→ **PROBLEM DETAILS**
Find every line containing "only" in the records below and report the tally as a bare number.

--- START ---

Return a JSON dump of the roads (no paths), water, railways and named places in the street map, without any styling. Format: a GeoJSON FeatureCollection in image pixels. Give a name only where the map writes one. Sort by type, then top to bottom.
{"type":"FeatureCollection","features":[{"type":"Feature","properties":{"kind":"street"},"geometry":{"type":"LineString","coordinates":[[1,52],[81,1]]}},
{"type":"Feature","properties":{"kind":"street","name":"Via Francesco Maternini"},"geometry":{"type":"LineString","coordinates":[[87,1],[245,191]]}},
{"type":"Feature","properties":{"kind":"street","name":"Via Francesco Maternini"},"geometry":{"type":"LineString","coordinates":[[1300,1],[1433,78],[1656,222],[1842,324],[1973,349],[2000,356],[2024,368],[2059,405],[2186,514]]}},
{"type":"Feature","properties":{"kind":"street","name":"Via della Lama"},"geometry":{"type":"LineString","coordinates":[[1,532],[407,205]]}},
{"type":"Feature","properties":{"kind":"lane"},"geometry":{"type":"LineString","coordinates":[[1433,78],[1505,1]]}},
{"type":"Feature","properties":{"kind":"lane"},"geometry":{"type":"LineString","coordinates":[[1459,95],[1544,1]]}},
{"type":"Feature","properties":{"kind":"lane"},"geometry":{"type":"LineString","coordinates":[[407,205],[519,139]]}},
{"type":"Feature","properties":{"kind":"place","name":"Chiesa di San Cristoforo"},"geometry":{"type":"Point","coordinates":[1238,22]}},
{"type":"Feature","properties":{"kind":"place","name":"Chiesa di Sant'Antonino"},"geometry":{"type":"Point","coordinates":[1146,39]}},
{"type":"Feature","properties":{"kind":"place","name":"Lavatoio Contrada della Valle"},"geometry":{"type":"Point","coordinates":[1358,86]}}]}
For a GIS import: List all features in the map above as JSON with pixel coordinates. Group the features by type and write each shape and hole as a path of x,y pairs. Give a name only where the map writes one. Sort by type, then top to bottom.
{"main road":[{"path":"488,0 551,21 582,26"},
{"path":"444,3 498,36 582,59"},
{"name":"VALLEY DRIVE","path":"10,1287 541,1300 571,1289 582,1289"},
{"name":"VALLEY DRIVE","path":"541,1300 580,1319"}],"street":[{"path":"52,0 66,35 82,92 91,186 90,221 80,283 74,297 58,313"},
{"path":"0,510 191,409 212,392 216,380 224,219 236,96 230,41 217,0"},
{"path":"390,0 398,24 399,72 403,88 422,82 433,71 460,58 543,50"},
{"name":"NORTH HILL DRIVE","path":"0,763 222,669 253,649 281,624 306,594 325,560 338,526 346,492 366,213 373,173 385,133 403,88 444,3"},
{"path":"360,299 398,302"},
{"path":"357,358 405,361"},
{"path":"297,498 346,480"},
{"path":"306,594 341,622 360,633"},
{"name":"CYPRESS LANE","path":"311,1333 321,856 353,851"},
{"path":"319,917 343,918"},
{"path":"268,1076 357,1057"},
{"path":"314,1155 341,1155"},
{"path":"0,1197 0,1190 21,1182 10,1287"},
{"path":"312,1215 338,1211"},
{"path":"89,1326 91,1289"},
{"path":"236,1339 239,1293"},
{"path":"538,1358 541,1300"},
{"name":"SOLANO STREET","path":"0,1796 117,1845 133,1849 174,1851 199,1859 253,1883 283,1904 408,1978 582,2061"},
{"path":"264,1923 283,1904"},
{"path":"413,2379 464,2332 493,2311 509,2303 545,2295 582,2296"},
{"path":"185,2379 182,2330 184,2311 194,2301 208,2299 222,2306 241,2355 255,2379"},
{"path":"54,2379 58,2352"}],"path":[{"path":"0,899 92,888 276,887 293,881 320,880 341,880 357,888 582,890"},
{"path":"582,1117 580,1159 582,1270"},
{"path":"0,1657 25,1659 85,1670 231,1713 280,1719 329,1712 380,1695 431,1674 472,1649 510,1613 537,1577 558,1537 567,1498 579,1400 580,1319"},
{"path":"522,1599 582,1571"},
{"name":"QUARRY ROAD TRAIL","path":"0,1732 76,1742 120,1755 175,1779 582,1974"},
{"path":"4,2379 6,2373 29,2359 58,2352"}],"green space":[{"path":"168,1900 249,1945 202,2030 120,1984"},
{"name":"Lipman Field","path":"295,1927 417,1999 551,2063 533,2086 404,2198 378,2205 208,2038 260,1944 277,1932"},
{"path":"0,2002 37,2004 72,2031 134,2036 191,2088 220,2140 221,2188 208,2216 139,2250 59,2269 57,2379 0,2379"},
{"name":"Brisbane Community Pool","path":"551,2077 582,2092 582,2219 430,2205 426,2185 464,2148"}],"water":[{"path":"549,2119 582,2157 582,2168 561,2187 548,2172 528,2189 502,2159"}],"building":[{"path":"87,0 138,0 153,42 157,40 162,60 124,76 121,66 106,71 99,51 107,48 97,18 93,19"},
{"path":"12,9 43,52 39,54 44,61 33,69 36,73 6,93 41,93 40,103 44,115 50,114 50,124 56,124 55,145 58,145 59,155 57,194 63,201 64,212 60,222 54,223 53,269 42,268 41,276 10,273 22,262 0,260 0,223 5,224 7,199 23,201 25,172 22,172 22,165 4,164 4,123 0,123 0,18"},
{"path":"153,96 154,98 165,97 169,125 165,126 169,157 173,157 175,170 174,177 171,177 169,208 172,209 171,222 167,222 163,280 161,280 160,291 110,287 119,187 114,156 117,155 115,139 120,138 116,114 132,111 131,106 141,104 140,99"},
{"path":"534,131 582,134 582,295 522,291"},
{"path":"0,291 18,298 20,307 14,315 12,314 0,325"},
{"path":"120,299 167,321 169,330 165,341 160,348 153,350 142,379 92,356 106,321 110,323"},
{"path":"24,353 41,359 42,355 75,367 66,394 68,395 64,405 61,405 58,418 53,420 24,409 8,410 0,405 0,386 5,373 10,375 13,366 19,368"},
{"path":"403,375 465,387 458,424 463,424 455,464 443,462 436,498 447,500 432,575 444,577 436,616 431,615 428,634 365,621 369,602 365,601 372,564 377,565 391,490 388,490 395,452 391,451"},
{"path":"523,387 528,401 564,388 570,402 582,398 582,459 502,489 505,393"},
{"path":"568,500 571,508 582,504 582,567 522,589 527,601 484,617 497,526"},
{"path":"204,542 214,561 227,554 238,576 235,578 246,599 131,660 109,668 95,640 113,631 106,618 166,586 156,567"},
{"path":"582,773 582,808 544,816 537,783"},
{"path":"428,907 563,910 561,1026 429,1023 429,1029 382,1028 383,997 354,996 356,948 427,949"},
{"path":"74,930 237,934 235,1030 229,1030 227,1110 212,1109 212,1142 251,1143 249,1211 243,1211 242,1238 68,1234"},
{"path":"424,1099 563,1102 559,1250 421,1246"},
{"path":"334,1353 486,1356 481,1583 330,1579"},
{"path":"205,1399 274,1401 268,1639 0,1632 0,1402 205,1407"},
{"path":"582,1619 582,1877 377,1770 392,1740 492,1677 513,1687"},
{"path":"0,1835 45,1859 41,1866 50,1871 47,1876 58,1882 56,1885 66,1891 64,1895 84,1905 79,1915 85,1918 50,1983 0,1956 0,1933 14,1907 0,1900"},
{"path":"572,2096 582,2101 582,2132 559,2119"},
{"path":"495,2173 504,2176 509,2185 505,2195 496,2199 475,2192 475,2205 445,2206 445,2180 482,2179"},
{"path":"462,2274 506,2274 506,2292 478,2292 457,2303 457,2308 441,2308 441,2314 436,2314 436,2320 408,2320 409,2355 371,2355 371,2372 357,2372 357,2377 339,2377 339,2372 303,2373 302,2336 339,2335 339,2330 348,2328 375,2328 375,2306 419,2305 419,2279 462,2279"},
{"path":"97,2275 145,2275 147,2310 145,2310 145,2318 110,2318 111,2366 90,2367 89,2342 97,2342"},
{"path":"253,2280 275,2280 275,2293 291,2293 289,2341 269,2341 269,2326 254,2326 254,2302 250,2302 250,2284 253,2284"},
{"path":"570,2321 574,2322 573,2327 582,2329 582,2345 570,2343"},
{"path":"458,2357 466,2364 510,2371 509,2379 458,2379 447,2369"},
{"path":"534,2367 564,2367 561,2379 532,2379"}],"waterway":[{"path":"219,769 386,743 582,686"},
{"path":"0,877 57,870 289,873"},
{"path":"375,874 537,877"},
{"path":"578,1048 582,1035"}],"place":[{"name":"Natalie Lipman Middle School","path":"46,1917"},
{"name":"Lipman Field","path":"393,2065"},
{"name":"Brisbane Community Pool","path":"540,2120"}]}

--- END ---

→ **EXERCISE SOLUTION**
2